Government, rebels OK power-sharing deal

Wednesday, April 2, 2003

SUN CITY, South Africa -- Congo's government agreed to a power-sharing deal with rebel groups Tuesday in a move mediators hoped could bring the sides a step closer to resolving one of Africa's most intractable conflicts.

Representatives of the Congolese government, rebels, political parties and civic groups adopted a transitional constitution and an agreement to set up a transitional government for Congo, a country one-fourth the size of the United States that has been experiencing 4 1/2 years of civil war.

They also reached a partial deal on defense and security arrangements, but could not agree on how to share the top posts in a new national army.

Mediators acknowledged the most difficult tasks are still to come. The civil war pulled in five other countries, and opposing forces still trade accusations that the others are violating earlier peace accords.

"Implementation is the most painful aspect of the deals, because people will have to make concessions on the ground instead of on the paper," said George Ola-Davies, spokesman for the chief mediator, former Botswana President Ketumile Masire.

The latest deals, grouped together in a document called The Final Act, are supposed to be signed Wednesday by leaders of all the groups, mediators said.

But Congo President Joseph Kabila and Jean-Pierre Bemba, leader of the rebel Congolese Liberation Movement, or MLC, still have not accepted a proposed deal under which their forces would merge with other rebel groups into a new national army. It was unclear whether they even would attend the signing ceremony in this South African resort, which would deal a symbolic blow to the accord.

Kabila has three days from Wednesday's signing ceremony to give the deal his presidential assent, otherwise it would be void under Congo law. Vital Kamerhe, a Congolese government spokesman, said he was optimistic.

"Now we have a new constitution and a plan to work together with rebels, the political opposition and civil society in a new government," he said.

Under the power-sharing deal, Kabila would lead the transitional government, which would include four vice presidents representing the present government, the two largest rebel groups and the unarmed political opposition.

The transitional government would govern for up to 2 1/2 years, after which Congo would hold its first democratic elections since achieving independence from Belgium in 1960.

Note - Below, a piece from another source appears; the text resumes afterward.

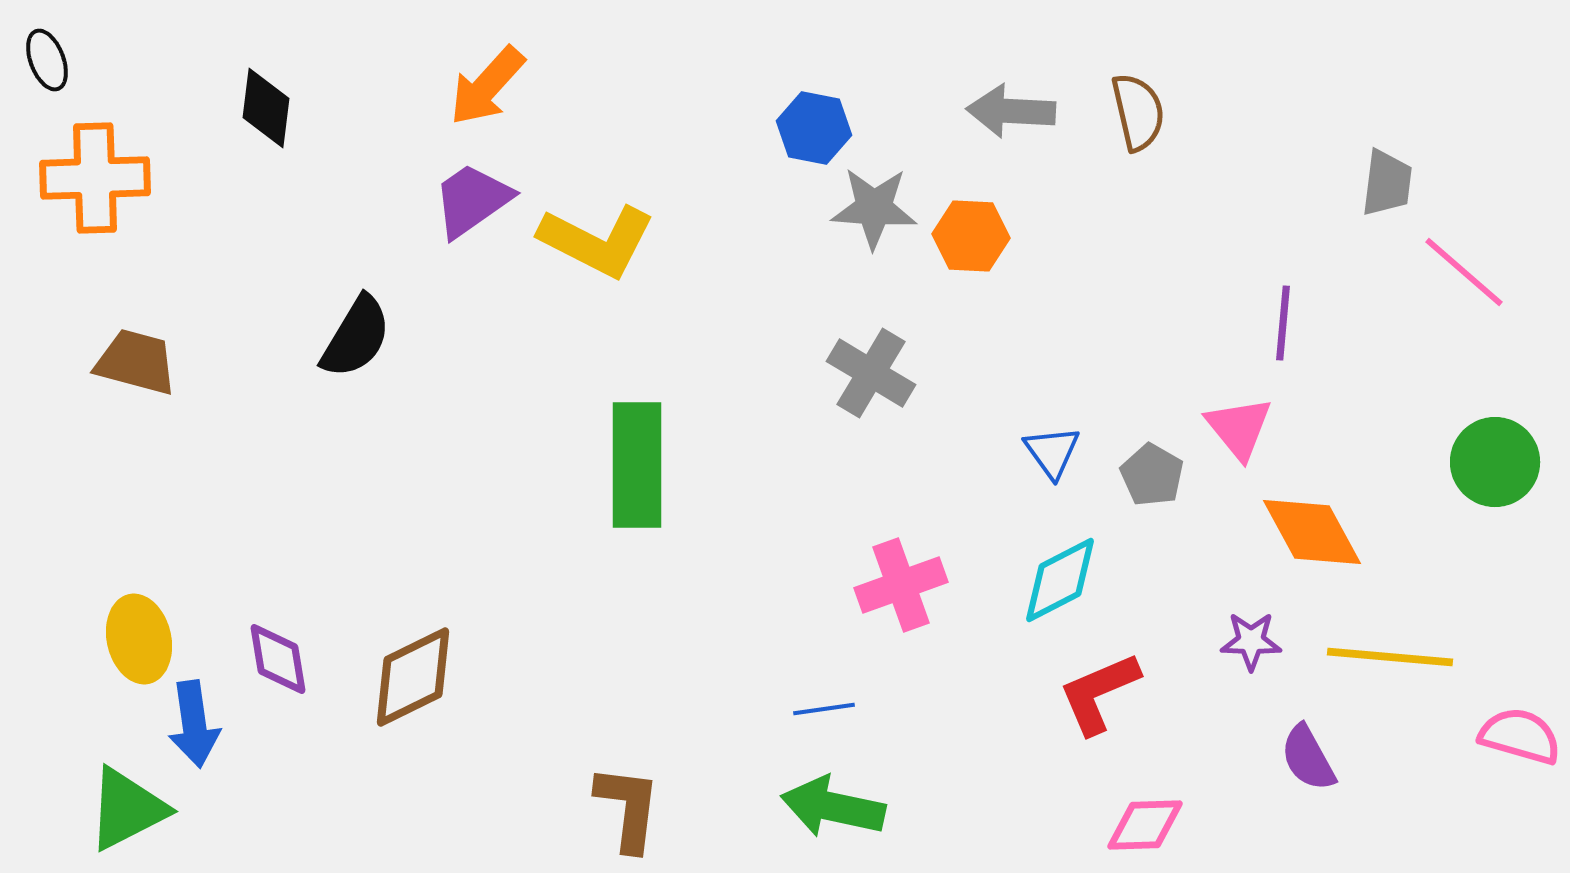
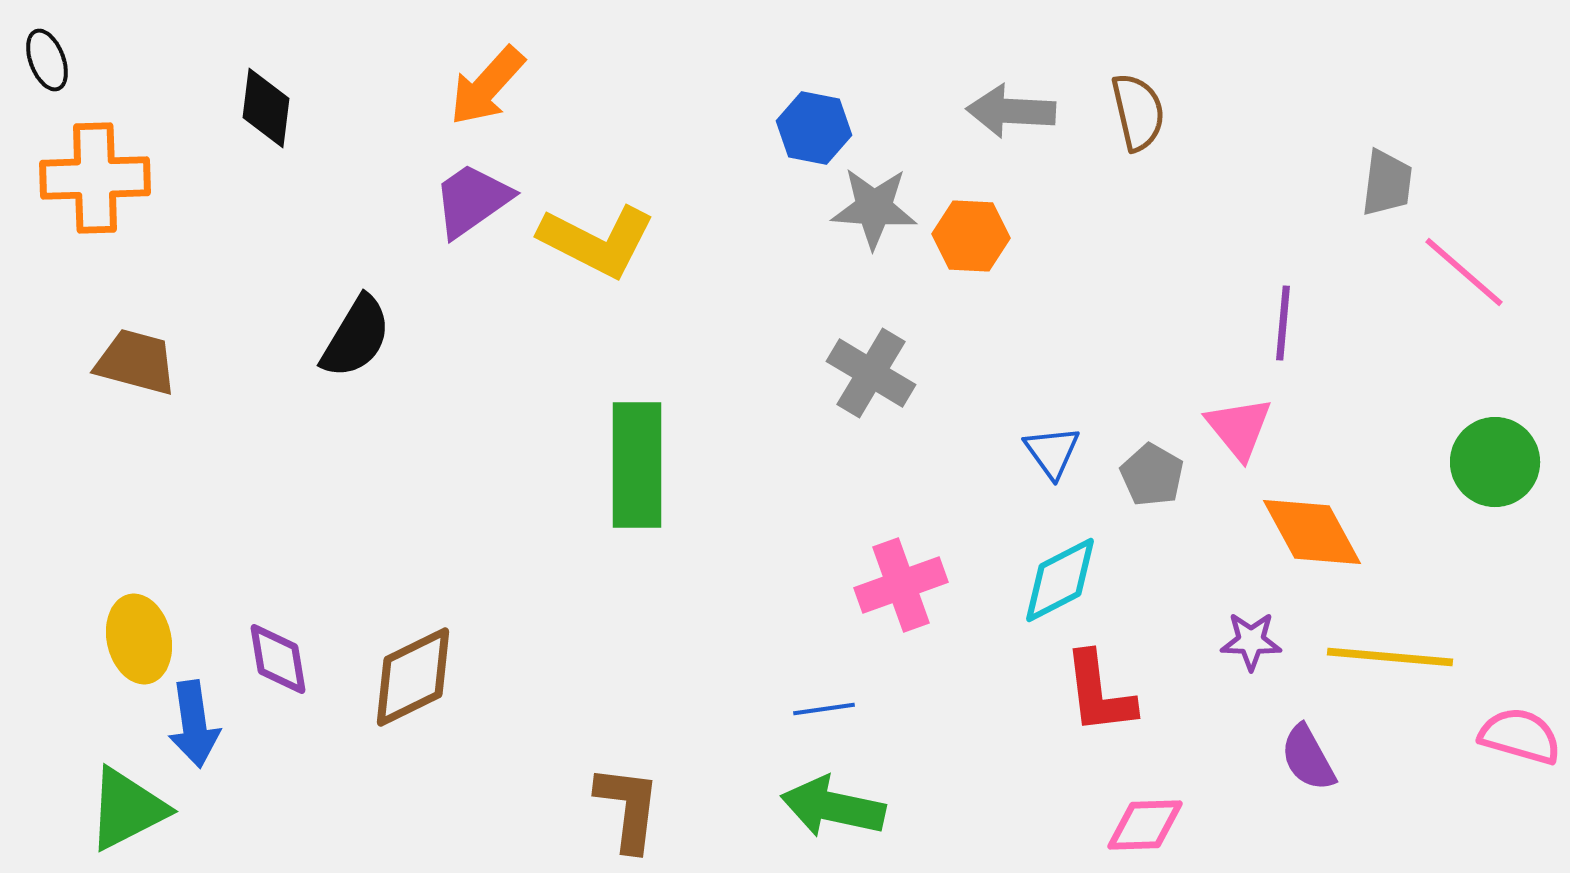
red L-shape: rotated 74 degrees counterclockwise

In another complicating development, Congo's other main rebel group, the Congolese Rally for Democracy, said its designated administration members would not go to Kinshasa, the government-held capital of Congo, unless government troops were disarmed first and confined to barracks.

"Otherwise, there will be no security for us amidst thousands of armed government troops in the capital," said Azarias Ruberwa, the rebel group's secretary general.

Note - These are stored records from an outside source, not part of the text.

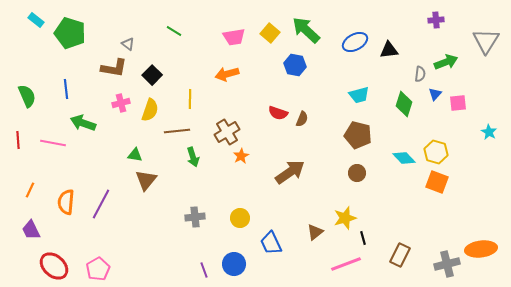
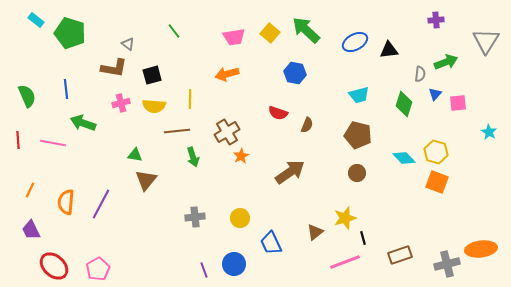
green line at (174, 31): rotated 21 degrees clockwise
blue hexagon at (295, 65): moved 8 px down
black square at (152, 75): rotated 30 degrees clockwise
yellow semicircle at (150, 110): moved 4 px right, 4 px up; rotated 75 degrees clockwise
brown semicircle at (302, 119): moved 5 px right, 6 px down
brown rectangle at (400, 255): rotated 45 degrees clockwise
pink line at (346, 264): moved 1 px left, 2 px up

The Congo war began in August 1998 when Rwanda and Uganda sent troops to support rebels seeking to oust President Laurent Kabila, Joseph Kabila's father, who was assassinated in 2001. They accused him of backing insurgents who posed a threat to regional security.

Zimbabwe, Angola and Namibia sent troops to back Kabila.

Most foreign troops since have withdrawn, but last week Rwandan leaders again accused Kabila's government of arming Rwandan Hutu rebels, who fled to Congo in 1994 after killing more than 500,000 people, mostly minority Tutsis.

Key rebel groups also accuse the Congolese government of deploying its forces in eastern Congo, contrary to a 1999 cease-fire.